• **SUPPLIED TEXT**:
---*---

Workplace bullying has widespread negative effects on organizations because it affects not only the victims but also those who witness the bullying (Hoel et al., 1999). Bullying adversely affects organizational performance in terms of output, creativity and innovation (Rayner et al., 2002). Being bullied at work also reduces the organizational satisfaction and commitment of victims (Hoel and Cooper, 2000), If an organization is to send a message to its employees that they are valued and cared for, then it is imperative that leaders themselves are aware of the various subtle behaviour that constitute bullying and that they refrain from enacting such behaviour (Fox and Stallworth, 2005).
How can this bullying stop, is there a solution to it? I think when informed of workplace bullying, leaders need to respond in ways that demonstrate to victims and other staff that the organization supports them and will not tolerate such behaviour (Brodsky, 1976; O’Moore et al., 1998; Hoel and Salin, 2003). Better still, leaders need to proactively address workplace bullying and can do so by developing formal statements and policies that indicate clearly that bullying is unacceptable and that bullying holds serious consequences for the perpetrators. Such primary interventions play a critical role in preventing bullying behaviour in the workplace (Djurkovick N et al, 2008).
Specific ways in which an organization can demonstrate that it is supportive of its employees include providing avenues for victims to lodge their complaints and ensuring that these complaints are acted on in ways that signal to all employees that the organization will protect their basic human rights. Furthermore, it is important that organizations demonstrate that they are concerned about the welfare of their employees by encouraging them, from time to time, to come forth should they have any work-related or personal problems with which the organization can assist them. An example of such an approach is the use of employee assistance programmes. It is in the hands of the leaders to stop this bullying and create a whole new world of harmony.

---*---

• **YOUR INSTRUCTIONS**:
List every source citation in the workplace bullying text, in the order it appears. The entries that come next play no part in this.

Extracted records
---*---

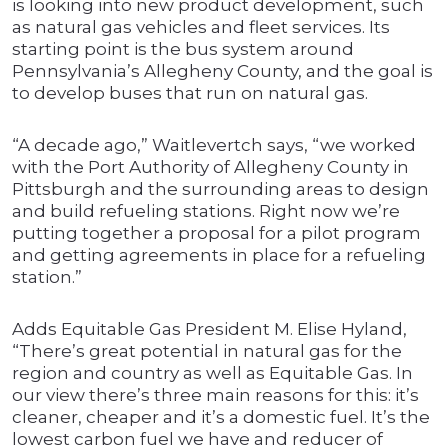
is looking into new product development, such
as natural gas vehicles and fleet services. Its
starting point is the bus system around
Pennsylvania’s Allegheny County, and the goal is
to develop buses that run on natural gas.
“A decade ago,” Waitlevertch says, “we worked
with the Port Authority of Allegheny County in
Pittsburgh and the surrounding areas to design
and build refueling stations. Right now we’re
putting together a proposal for a pilot program
and getting agreements in place for a refueling
station.”
Adds Equitable Gas President M. Elise Hyland,
“There’s great potential in natural gas for the
region and country as well as Equitable Gas. In
our view there’s three main reasons for this: it’s
cleaner, cheaper and it’s a domestic fuel. It’s the
lowest carbon fuel we have and reducer of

---*---

• **EXERCISE OUTPUT**:
1. Hoel et al., 1999
2. Rayner et al., 2002
3. Hoel and Cooper, 2000
4. Fox and Stallworth, 2005
5. Brodsky, 1976
6. O'Moore et al., 1998
7. Hoel and Salin, 2003
8. Djurkovick N et al, 2008